Organizers raised money from different donors to pay the bails. The role of volunteers like Varghese was to go to corrections offices, fill out paperwork and turn over a check to release the suspects. Varghese declined to provide to ENS any identifying information about the person she helped bail out other than to say it was a woman being held at Rose M. Singer Center on Rikers for a small-time charge, equivalent to shoplifting.

“We want to show them that the faith community supports them,” Varghese said. “One night at Rikers Island can change your life for the worse.”

About $1.2 million in bail was posted during the campaign, freeing 105 people with bails ranging from $700 to $100,000, according to a New York Times report on the results. City officials initially raised safety concerns when the Mass Bail Out was announced, though only two of the suspects released through the campaign had failed to appear at their subsequent court hearings as of mid-November.

Varghese and Lippman spoke Jan. 31 at a breakfast forum on bail reform hosted by Trinity Wall Street. The event also featured several local and state lawmakers, though the human face of the problem was embodied early in the session by Marvin Mayfield, a reform advocate who spoke of his own experiences with the criminal justice system.

“I’ve been a victim of far more serious crimes in police custody than anything I’ve ever been arrested for,” Mayfield told the audience at the forum, video of which was posted online by Trinity Wall Street.

Marvin Mayfield

Marvin Mayfield, a bail reform advocate, speaks Jan. 31 at a breakfast forum hosted by Trinity Church Wall Street.
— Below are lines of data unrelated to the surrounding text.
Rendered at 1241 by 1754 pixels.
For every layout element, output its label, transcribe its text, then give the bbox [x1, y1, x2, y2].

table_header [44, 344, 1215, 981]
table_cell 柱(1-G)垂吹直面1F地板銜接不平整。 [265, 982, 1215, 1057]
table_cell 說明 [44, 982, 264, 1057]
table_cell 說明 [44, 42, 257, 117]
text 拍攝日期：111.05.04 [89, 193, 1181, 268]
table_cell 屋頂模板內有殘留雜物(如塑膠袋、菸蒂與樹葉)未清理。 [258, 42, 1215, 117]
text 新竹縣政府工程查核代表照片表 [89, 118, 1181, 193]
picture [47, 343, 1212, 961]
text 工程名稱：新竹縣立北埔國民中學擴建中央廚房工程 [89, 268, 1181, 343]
Photo: Trinity Wall Street, via video

Mayfield spoke of being arrested a few years ago on suspicion of burglary and spending four months at Rikers Island because he didn’t have $10,000 to pay his bail. While there, he said, he was repeatedly assaulted by other detainees, who at one point broken his leg. He finally took a plea deal to end his ordeal.

“The system of money bail has not changed and is still disproportionately affecting the black and brown men and women of this state,” Mayfield said.

About 25,000 people are being held in jails across New York State each day, and Mayfield argued bail laws are a large factor in the injustices many of those people suffer while they are locked up.

“We must tell how [the laws are] hurting us,” Mayfield said. “We’ve all heard about the viciousness, the inhumanity, the brutality, the apathy, that exists in our county jails, but until you’ve lived it, you can’t appreciate the true impact of having your freedom taken away and being tossed into a violent and hostile environment.